Pendant la Renaissance, le 18e et le 19e siècle elle a été visitée pour des raisons différentes par des antiquaires et des naturalistes. Evans lui-même a visité Eleutherna vers la fin du 19e siècle avant de se rendre à Knossos tandis que H. Payne a entrepris une fouille archéologique au début du 20e siècle qu’il a tantôt abandonné parce que l’emplacement de la cité ne lui paraissait pas important. Cette estimation est aujourd’hui démentie par les fouilles consécutives qui se sont menées dans une surface de 4 kilomètres carrés par l’Université de Crète au cours de vingt-sept dernières années. Jusqu’aujourd’hui on a excavé des parties de l’ancienne cité, des édifices publics et privés et des nécropoles qui témoignent la présence humaine de la 3e millénaire avant JC jusqu’au début du 14e siècle. A partir des milliers de trouvailles de pierre, de fer, d’argent, d’or, d’ivoire, de verre etc. qu’on a déjà découverts et des outils, des armes, des ustensiles de la vie quotidienne, des bijoux, des statuettes etc. on peut distinguer trois périodes majeures : la période des poèmes homériques du 9e, 8e et 7e siècle avant JC, la période hellénistique et romaine et la période paléochrétienne, ce qui fait d’Eleutherna un site archéologique aussi important que celui de Knossos. Les travaux d’excavation de la nécropole d’Orthi Petra nous ont fourni de l’information de haute qualité et de quantité considérable qui nous permettent d’approfondir l’étude de l’histoire des idées, des us et coutumes de la période géométrique et archaïque, de l’histoire de la Crète pendant les siècles obscurs (11e – 9e s. avant JC) et l’époque archaïque et classique (6e et 5e s. avant JC), de la vie publique et privée, l’organisation de l’espace, les lois et les conventions, la religion, l’économie et l’art des périodes suivantes de l’histoire (hellénistique, romaïque et protobyzantine).

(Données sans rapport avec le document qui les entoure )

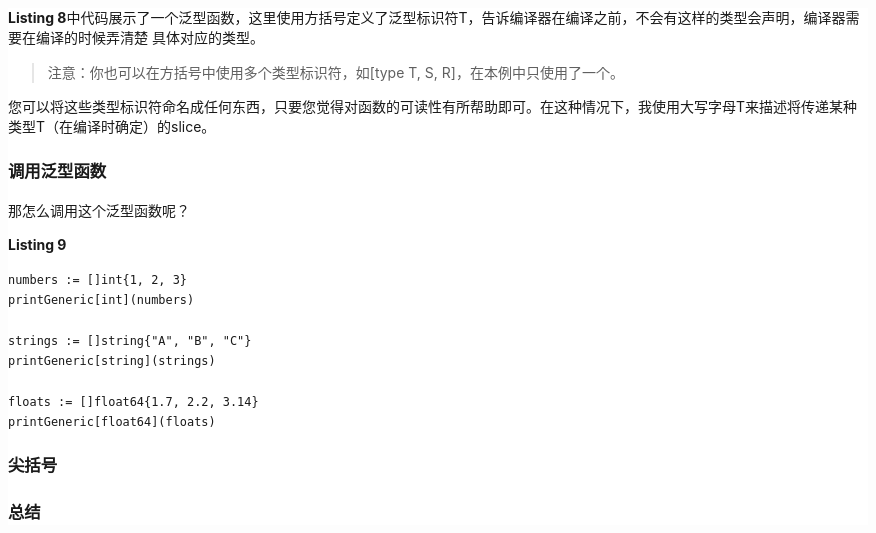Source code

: **Listing 8**中代码展示了一个泛型函数，这里使用方括号定义了泛型标识符T，告诉编译器在编译之前，不会有这样的类型会声明，编译器需要在编译的时候弄清楚
具体对应的类型。

> 注意：你也可以在方括号中使用多个类型标识符，如[type T, S, R]，在本例中只使用了一个。

您可以将这些类型标识符命名成任何东西，只要您觉得对函数的可读性有所帮助即可。在这种情况下，我使用大写字母T来描述将传递某种类型T（在编译时确定）的slice。


### 调用泛型函数
那怎么调用这个泛型函数呢？

**Listing 9**

    numbers := []int{1, 2, 3}
    printGeneric[int](numbers)
    
    strings := []string{"A", "B", "C"}
    printGeneric[string](strings)
    
    floats := []float64{1.7, 2.2, 3.14}
    printGeneric[float64](floats)

### 尖括号


### 总结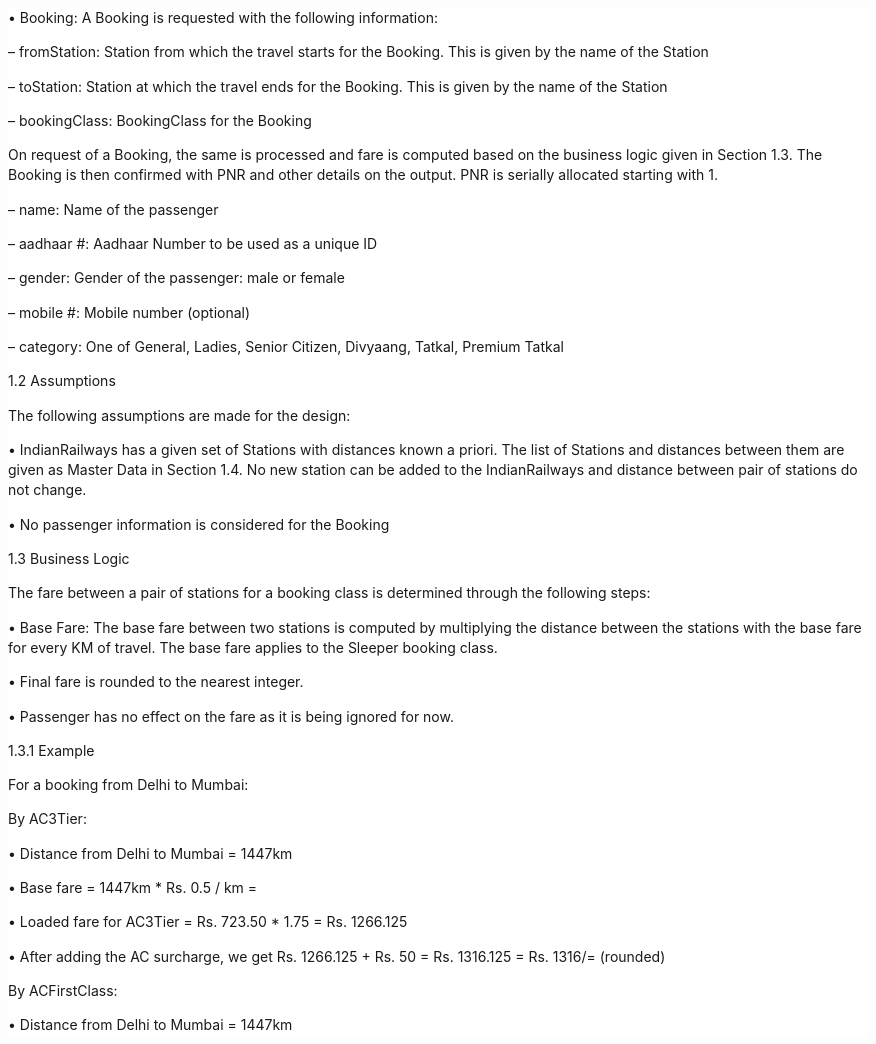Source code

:• Booking: A Booking is requested with the following information:

– fromStation: Station from which the travel starts for the Booking. This is given by the name of the Station

– toStation: Station at which the travel ends for the Booking. This is given by the name of the Station

– bookingClass: BookingClass for the Booking

On request of a Booking, the same is processed and fare is computed based on the business logic given in Section 1.3. The Booking is then confirmed with PNR and other details on the output. PNR is serially allocated starting with 1.

– name: Name of the passenger

– aadhaar #: Aadhaar Number to be used as a unique ID

– gender: Gender of the passenger: male or female

– mobile #: Mobile number (optional)

– category: One of General, Ladies, Senior Citizen, Divyaang, Tatkal, Premium Tatkal

1.2 Assumptions

The following assumptions are made for the design:

• IndianRailways has a given set of Stations with distances known a priori. The list of Stations and distances between them are given as Master Data in Section 1.4. No new station can be added to the IndianRailways and distance between pair of stations do not change.

• No passenger information is considered for the Booking

1.3 Business Logic

The fare between a pair of stations for a booking class is determined through the following steps:

• Base Fare: The base fare between two stations is computed by multiplying the distance between the stations with the base fare for every KM of travel. The base fare applies to the Sleeper booking class.

• Final fare is rounded to the nearest integer.

• Passenger has no effect on the fare as it is being ignored for now.

1.3.1 Example

For a booking from Delhi to Mumbai:

By AC3Tier:

• Distance from Delhi to Mumbai = 1447km

• Base fare = 1447km * Rs. 0.5 / km =

• Loaded fare for AC3Tier = Rs. 723.50 * 1.75 = Rs. 1266.125

• After adding the AC surcharge, we get Rs. 1266.125 + Rs. 50 = Rs. 1316.125 = Rs. 1316/= (rounded)

By ACFirstClass:

• Distance from Delhi to Mumbai = 1447km
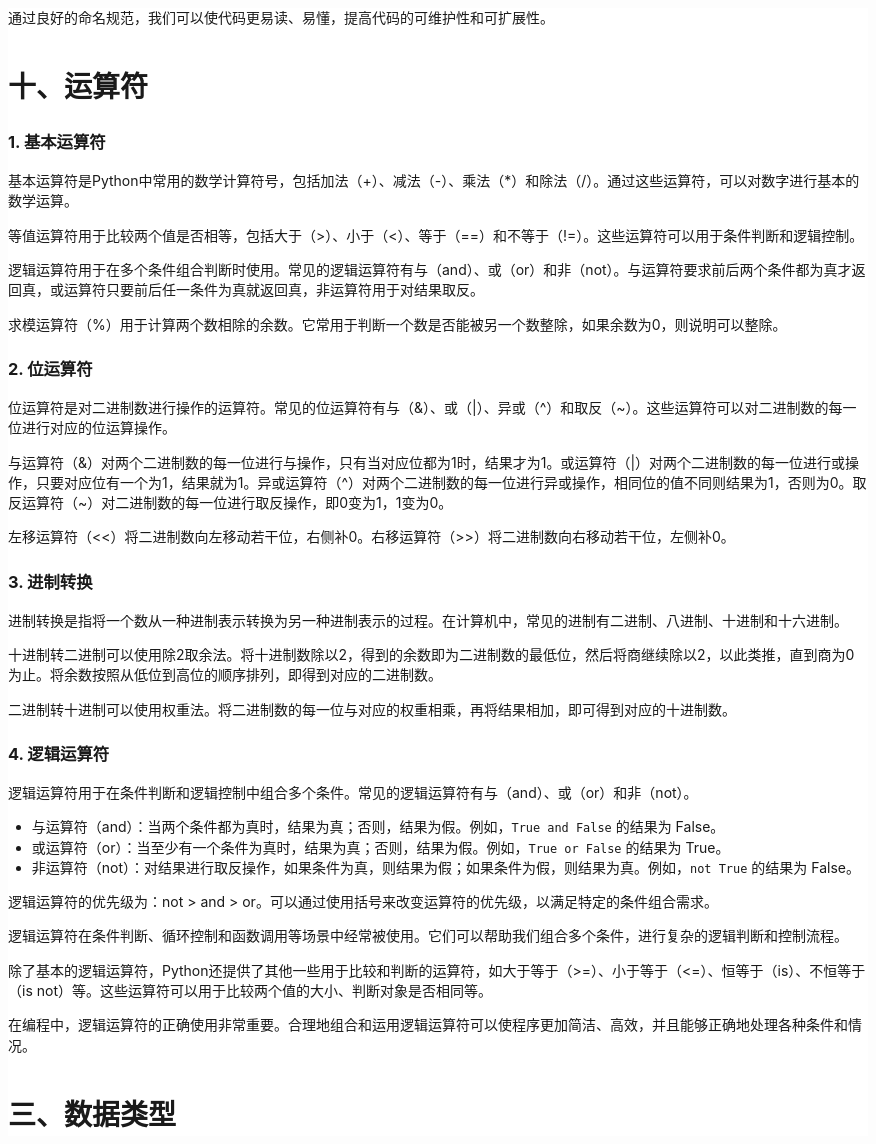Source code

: 通过良好的命名规范，我们可以使代码更易读、易懂，提高代码的可维护性和可扩展性。





# 十、运算符



### 1. 基本运算符

基本运算符是Python中常用的数学计算符号，包括加法（+）、减法（-）、乘法（*）和除法（/）。通过这些运算符，可以对数字进行基本的数学运算。

等值运算符用于比较两个值是否相等，包括大于（>）、小于（<）、等于（==）和不等于（!=）。这些运算符可以用于条件判断和逻辑控制。

逻辑运算符用于在多个条件组合判断时使用。常见的逻辑运算符有与（and）、或（or）和非（not）。与运算符要求前后两个条件都为真才返回真，或运算符只要前后任一条件为真就返回真，非运算符用于对结果取反。

求模运算符（%）用于计算两个数相除的余数。它常用于判断一个数是否能被另一个数整除，如果余数为0，则说明可以整除。

### 2. 位运算符

位运算符是对二进制数进行操作的运算符。常见的位运算符有与（&）、或（|）、异或（^）和取反（~）。这些运算符可以对二进制数的每一位进行对应的位运算操作。

与运算符（&）对两个二进制数的每一位进行与操作，只有当对应位都为1时，结果才为1。或运算符（|）对两个二进制数的每一位进行或操作，只要对应位有一个为1，结果就为1。异或运算符（^）对两个二进制数的每一位进行异或操作，相同位的值不同则结果为1，否则为0。取反运算符（~）对二进制数的每一位进行取反操作，即0变为1，1变为0。

左移运算符（<<）将二进制数向左移动若干位，右侧补0。右移运算符（>>）将二进制数向右移动若干位，左侧补0。

### 3. 进制转换

进制转换是指将一个数从一种进制表示转换为另一种进制表示的过程。在计算机中，常见的进制有二进制、八进制、十进制和十六进制。

十进制转二进制可以使用除2取余法。将十进制数除以2，得到的余数即为二进制数的最低位，然后将商继续除以2，以此类推，直到商为0为止。将余数按照从低位到高位的顺序排列，即得到对应的二进制数。

二进制转十进制可以使用权重法。将二进制数的每一位与对应的权重相乘，再将结果相加，即可得到对应的十进制数。

### 4. 逻辑运算符

逻辑运算符用于在条件判断和逻辑控制中组合多个条件。常见的逻辑运算符有与（and）、或（or）和非（not）。

- 与运算符（and）：当两个条件都为真时，结果为真；否则，结果为假。例如，`True and False` 的结果为 False。
- 或运算符（or）：当至少有一个条件为真时，结果为真；否则，结果为假。例如，`True or False` 的结果为 True。
- 非运算符（not）：对结果进行取反操作，如果条件为真，则结果为假；如果条件为假，则结果为真。例如，`not True` 的结果为 False。

逻辑运算符的优先级为：not > and > or。可以通过使用括号来改变运算符的优先级，以满足特定的条件组合需求。

逻辑运算符在条件判断、循环控制和函数调用等场景中经常被使用。它们可以帮助我们组合多个条件，进行复杂的逻辑判断和控制流程。

除了基本的逻辑运算符，Python还提供了其他一些用于比较和判断的运算符，如大于等于（>=）、小于等于（<=）、恒等于（is）、不恒等于（is not）等。这些运算符可以用于比较两个值的大小、判断对象是否相同等。

在编程中，逻辑运算符的正确使用非常重要。合理地组合和运用逻辑运算符可以使程序更加简洁、高效，并且能够正确地处理各种条件和情况。



# **三、数据类型**
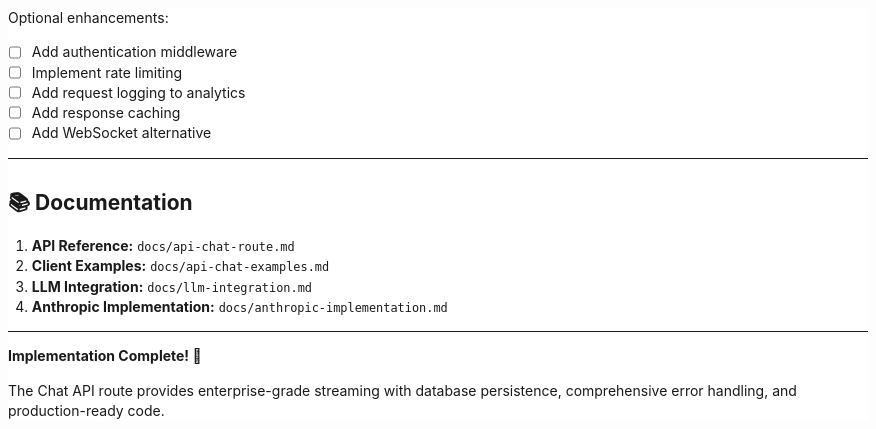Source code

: Optional enhancements:

- [ ] Add authentication middleware
- [ ] Implement rate limiting
- [ ] Add request logging to analytics
- [ ] Add response caching
- [ ] Add WebSocket alternative

---

## 📚 Documentation

1. **API Reference:** `docs/api-chat-route.md`
2. **Client Examples:** `docs/api-chat-examples.md`
3. **LLM Integration:** `docs/llm-integration.md`
4. **Anthropic Implementation:** `docs/anthropic-implementation.md`

---

**Implementation Complete! 🎉**

The Chat API route provides enterprise-grade streaming with database persistence, comprehensive error handling, and production-ready code.
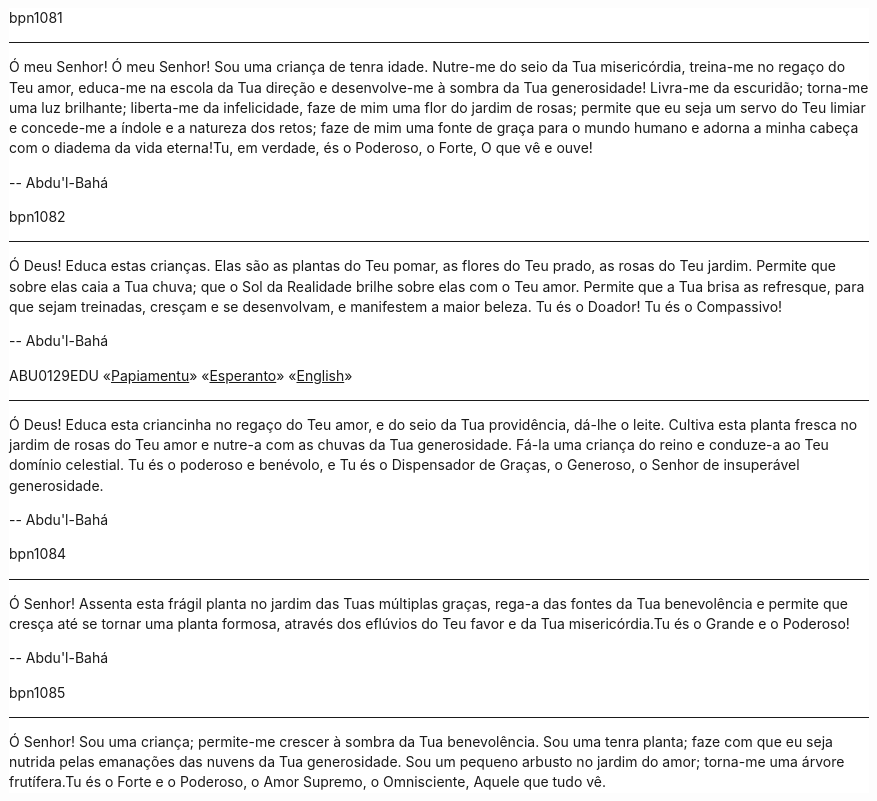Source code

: bpn1081 

----


<a id="bpn1082"></a> 
Ó meu Senhor! Ó meu Senhor! Sou uma criança de tenra idade. Nutre-me do seio da Tua misericórdia, treina-me no regaço do Teu amor, educa-me na escola da Tua direção e desenvolve-me à sombra da Tua generosidade! Livra-me da escuridão; torna-me uma luz brilhante; liberta-me da infelicidade, faze de mim uma flor do jardim de rosas; permite que eu seja um servo do Teu limiar e concede-me a índole e a natureza dos retos; faze de mim uma fonte de graça para o mundo humano e adorna a minha cabeça com o diadema da vida eterna!Tu, em verdade, és o Poderoso, o Forte, O que vê e ouve!

-- Abdu'l-Bahá

bpn1082 

----


<a id="ABU0129EDU"></a> 
Ó Deus! Educa estas crianças. Elas são as plantas do Teu pomar, as flores do Teu prado, as rosas do Teu jardim. Permite que sobre elas caia a Tua chuva; que o Sol da Realidade brilhe sobre elas com o Teu amor. Permite que a Tua brisa as refresque, para que sejam treinadas, cresçam e se desenvolvam, e manifestem a maior beleza. Tu és o Doador! Tu és o Compassivo!

-- Abdu'l-Bahá

ABU0129EDU «[Papiamentu](../../pap/prayers/#ABU0129EDU)» «[Esperanto](../../eo/prayers/#ABU0129EDU)» «[English](../../en/prayers/#ABU0129EDU)» 

----


<a id="bpn1084"></a> 
Ó Deus! Educa esta criancinha no regaço do Teu amor, e do seio da Tua providência, dá-lhe o leite. Cultiva esta planta fresca no jardim de rosas do Teu amor e nutre-a com as chuvas da Tua generosidade. Fá-la uma criança do reino e conduze-a ao Teu domínio celestial. Tu és o poderoso e benévolo, e Tu és o Dispensador de Graças, o Generoso, o Senhor de insuperável generosidade.

-- Abdu'l-Bahá

bpn1084 

----


<a id="bpn1085"></a> 
Ó Senhor! Assenta esta frágil planta no jardim das Tuas múltiplas graças, rega-a das fontes da Tua benevolência e permite que cresça até se tornar uma planta formosa, através dos eflúvios do Teu favor e da Tua misericórdia.Tu és o Grande e o Poderoso!

-- Abdu'l-Bahá

bpn1085 

----


<a id="AB09794CHI"></a> 
Ó Senhor! Sou uma criança; permite-me crescer à sombra da Tua benevolência. Sou uma tenra planta; faze com que eu seja nutrida pelas emanações das nuvens da Tua generosidade. Sou um pequeno arbusto no jardim do amor; torna-me uma árvore frutífera.Tu és o Forte e o Poderoso, o Amor Supremo, o Omnisciente, Aquele que tudo vê.
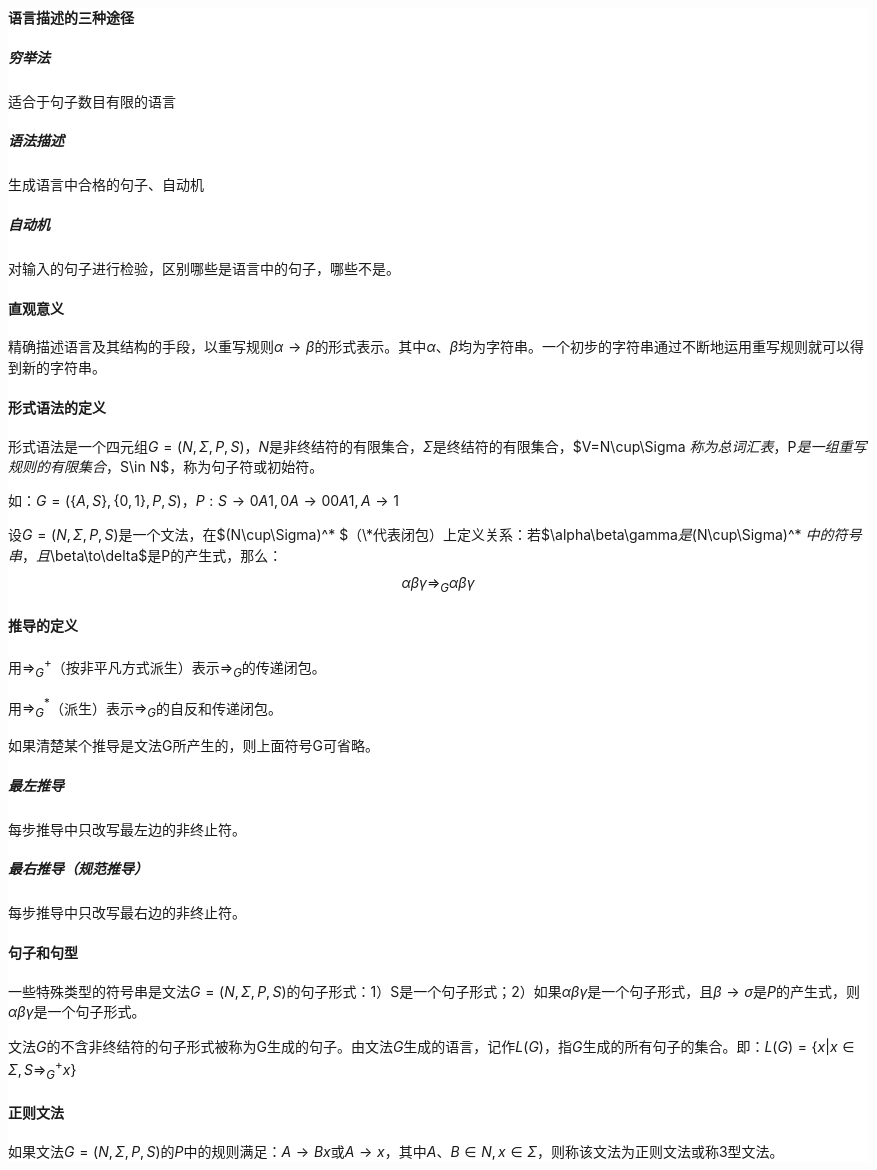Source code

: #### 语言描述的三种途径

##### 穷举法

适合于句子数目有限的语言

##### 语法描述

生成语言中合格的句子、自动机

##### 自动机

对输入的句子进行检验，区别哪些是语言中的句子，哪些不是。

#### 直观意义

精确描述语言及其结构的手段，以重写规则$\alpha \to \beta$的形式表示。其中$\alpha$、$\beta$均为字符串。一个初步的字符串通过不断地运用重写规则就可以得到新的字符串。

#### 形式语法的定义

形式语法是一个四元组$G=(N,\Sigma,P,S)$，$N$是非终结符的有限集合，$\Sigma$是终结符的有限集合，$V=N\cup\Sigma $称为总词汇表，$P$是一组重写规则的有限集合，$S\in N$，称为句子符或初始符。

如：$G=(\{A,S\},\{0,1\},P,S)$，$P:S\to 0A1,0A\to00A1,A\to1$

设$G=(N,\Sigma,P,S)$是一个文法，在$(N\cup\Sigma)^* $（\*代表闭包）上定义关系：若$\alpha\beta\gamma$是$(N\cup\Sigma)^* $中的符号串，且$\beta\to\delta$是P的产生式，那么：
$$
\alpha\beta\gamma\Rightarrow_G\alpha\beta\gamma
$$

#### 推导的定义

用$\Rightarrow^+_G$（按非平凡方式派生）表示$\Rightarrow_G$的传递闭包。

用$\Rightarrow^*_G$（派生）表示$\Rightarrow_G$的自反和传递闭包。

如果清楚某个推导是文法G所产生的，则上面符号G可省略。

##### 最左推导

每步推导中只改写最左边的非终止符。

##### 最右推导（规范推导）

每步推导中只改写最右边的非终止符。

#### 句子和句型

一些特殊类型的符号串是文法$G=(N,\Sigma,P,S)$的句子形式：1）S是一个句子形式；2）如果$\alpha\beta\gamma$是一个句子形式，且$\beta\to\sigma$是$P$的产生式，则$\alpha\beta\gamma$是一个句子形式。

文法$G$的不含非终结符的句子形式被称为G生成的句子。由文法$G$生成的语言，记作$L(G)$，指$G$生成的所有句子的集合。即：$L(G)=\{x|x\in\Sigma,S\Rightarrow^+_Gx\}$

#### 正则文法

如果文法$G=(N,\Sigma,P,S)$的$P$中的规则满足：$A\to Bx$或$A\to x$，其中$A$、$B\in N,x\in\Sigma$，则称该文法为正则文法或称3型文法。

C’est pour cela que la Région de Crète a récemment achevé la création d’espaces couverts à la nécropole d’Orthi Petra et à la basilique paléochrétienne à Katsivelos. Dans le cadre d’un programme de protection et de mise en valeur du site archéologique financé par le Ministère de la Culture, on a aménagé des sentiers, on a fait des escaliers en bois et des panneaux explicatifs dans un parc naturel, un paysage historique d’intérêt archéologique qu’on appelle désormais ALSOS ELEFTHERNEON. Enfin, on a lancé des travaux de construction d’un Musée pour rendre accessible au grand public les trésors du site archéologique.